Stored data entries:
□ □ □ □
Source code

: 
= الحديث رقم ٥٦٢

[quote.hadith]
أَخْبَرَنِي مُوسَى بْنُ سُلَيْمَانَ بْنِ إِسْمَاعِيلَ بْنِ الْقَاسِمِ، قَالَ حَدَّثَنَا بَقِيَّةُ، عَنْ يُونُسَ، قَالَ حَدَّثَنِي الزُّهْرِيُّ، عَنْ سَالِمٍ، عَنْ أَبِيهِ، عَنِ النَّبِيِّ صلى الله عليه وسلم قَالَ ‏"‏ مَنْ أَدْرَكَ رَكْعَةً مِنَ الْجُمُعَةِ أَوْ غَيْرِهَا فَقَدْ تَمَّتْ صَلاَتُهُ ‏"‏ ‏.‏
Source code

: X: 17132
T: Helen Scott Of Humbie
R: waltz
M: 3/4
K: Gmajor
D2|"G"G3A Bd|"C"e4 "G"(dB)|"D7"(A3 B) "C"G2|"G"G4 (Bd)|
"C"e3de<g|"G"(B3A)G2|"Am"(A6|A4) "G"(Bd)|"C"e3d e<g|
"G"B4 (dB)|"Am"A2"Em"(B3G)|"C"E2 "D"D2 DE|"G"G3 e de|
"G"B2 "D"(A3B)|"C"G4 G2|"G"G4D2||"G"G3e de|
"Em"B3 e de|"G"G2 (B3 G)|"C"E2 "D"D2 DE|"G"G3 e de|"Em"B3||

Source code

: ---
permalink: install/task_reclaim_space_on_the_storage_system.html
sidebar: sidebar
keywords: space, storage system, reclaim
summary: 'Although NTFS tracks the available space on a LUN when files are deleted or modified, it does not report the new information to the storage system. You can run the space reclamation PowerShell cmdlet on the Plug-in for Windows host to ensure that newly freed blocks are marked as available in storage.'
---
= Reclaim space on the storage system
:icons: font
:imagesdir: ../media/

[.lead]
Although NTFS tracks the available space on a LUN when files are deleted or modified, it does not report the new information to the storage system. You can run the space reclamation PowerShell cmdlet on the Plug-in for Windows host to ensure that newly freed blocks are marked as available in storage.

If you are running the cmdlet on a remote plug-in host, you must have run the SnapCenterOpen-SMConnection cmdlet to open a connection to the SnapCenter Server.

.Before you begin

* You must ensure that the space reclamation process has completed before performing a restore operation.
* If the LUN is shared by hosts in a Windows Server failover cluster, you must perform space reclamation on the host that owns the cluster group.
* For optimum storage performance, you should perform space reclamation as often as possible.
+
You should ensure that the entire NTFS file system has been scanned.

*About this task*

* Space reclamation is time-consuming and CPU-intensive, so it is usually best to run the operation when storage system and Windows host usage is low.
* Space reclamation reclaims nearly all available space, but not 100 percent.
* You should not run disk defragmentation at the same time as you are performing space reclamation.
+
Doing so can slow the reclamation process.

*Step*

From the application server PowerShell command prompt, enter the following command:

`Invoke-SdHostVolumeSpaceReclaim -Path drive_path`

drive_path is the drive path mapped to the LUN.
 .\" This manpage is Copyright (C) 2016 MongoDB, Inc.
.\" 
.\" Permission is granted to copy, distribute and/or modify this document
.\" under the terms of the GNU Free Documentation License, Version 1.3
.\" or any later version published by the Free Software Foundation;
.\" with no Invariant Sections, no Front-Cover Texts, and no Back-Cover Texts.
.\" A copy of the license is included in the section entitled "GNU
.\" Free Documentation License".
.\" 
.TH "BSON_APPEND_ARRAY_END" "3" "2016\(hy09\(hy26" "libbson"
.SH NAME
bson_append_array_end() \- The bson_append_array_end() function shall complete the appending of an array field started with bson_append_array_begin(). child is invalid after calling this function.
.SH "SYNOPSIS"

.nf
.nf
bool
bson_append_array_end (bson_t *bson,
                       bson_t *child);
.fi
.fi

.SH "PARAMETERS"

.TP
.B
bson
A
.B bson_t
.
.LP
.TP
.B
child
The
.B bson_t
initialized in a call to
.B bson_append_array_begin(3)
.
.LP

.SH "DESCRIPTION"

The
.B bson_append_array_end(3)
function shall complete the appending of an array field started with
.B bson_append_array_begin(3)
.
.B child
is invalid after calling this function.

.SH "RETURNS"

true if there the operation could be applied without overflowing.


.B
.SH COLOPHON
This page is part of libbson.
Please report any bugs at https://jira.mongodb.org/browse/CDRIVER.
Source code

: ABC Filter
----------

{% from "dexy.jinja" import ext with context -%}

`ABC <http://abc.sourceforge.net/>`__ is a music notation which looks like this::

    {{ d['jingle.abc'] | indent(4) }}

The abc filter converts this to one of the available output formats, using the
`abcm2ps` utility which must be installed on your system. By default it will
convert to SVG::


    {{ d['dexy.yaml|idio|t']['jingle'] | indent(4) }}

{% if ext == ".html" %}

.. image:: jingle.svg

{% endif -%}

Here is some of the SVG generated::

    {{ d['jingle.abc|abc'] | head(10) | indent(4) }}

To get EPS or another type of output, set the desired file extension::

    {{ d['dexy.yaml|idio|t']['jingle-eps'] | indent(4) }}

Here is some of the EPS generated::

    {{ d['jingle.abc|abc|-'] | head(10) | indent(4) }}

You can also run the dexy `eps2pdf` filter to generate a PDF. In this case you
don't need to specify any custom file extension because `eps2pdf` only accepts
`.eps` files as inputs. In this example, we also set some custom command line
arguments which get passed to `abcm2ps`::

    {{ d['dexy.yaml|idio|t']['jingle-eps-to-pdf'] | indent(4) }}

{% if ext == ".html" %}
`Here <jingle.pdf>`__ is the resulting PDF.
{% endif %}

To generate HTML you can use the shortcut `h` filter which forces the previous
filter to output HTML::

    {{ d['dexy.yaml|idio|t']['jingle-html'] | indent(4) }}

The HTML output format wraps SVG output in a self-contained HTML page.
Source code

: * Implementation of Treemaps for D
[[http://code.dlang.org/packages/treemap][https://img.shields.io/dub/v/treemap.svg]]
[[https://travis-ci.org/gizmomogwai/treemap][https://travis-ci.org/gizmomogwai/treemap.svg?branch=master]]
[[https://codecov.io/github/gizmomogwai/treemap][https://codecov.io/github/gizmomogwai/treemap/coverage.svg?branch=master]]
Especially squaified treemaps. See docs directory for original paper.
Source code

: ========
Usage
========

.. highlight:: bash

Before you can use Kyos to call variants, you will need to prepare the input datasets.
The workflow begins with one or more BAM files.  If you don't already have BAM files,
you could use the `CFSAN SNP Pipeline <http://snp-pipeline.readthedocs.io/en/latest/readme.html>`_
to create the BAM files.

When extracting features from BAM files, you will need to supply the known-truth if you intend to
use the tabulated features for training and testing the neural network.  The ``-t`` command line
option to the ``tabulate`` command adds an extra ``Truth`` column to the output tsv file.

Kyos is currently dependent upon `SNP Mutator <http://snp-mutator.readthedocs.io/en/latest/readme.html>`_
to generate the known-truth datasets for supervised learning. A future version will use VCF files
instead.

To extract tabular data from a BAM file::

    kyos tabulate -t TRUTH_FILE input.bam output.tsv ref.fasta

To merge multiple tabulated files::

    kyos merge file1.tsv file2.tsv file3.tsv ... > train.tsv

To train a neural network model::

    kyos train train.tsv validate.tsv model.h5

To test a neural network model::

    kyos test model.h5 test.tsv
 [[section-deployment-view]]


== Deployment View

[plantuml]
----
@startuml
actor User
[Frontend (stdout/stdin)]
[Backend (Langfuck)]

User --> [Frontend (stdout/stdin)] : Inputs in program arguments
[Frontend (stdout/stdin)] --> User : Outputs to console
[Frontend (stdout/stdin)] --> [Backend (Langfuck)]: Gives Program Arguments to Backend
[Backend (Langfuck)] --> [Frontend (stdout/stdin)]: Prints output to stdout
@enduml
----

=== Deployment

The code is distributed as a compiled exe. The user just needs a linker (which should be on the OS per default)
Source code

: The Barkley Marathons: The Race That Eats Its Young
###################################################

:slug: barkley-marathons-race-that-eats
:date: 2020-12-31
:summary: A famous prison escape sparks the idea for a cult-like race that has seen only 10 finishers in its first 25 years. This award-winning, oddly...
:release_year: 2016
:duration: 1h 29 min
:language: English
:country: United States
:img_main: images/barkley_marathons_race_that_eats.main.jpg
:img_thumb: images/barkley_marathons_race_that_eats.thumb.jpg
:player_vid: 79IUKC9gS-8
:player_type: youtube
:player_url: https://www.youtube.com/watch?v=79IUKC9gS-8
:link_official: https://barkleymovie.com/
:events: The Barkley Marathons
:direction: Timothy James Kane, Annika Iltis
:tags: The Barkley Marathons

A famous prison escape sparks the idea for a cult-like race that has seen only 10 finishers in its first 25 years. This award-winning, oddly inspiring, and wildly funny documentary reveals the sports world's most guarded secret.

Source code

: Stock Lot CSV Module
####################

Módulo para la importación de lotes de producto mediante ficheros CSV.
□ □ □ □
Copy each line from the records above that includes the string "should".

Finished exercise -
* For optimum storage performance, you should perform space reclamation as often as possible.
You should ensure that the entire NTFS file system has been scanned.
* You should not run disk defragmentation at the same time as you are performing space reclamation.
The code is distributed as a compiled exe. The user just needs a linker (which should be on the OS per default)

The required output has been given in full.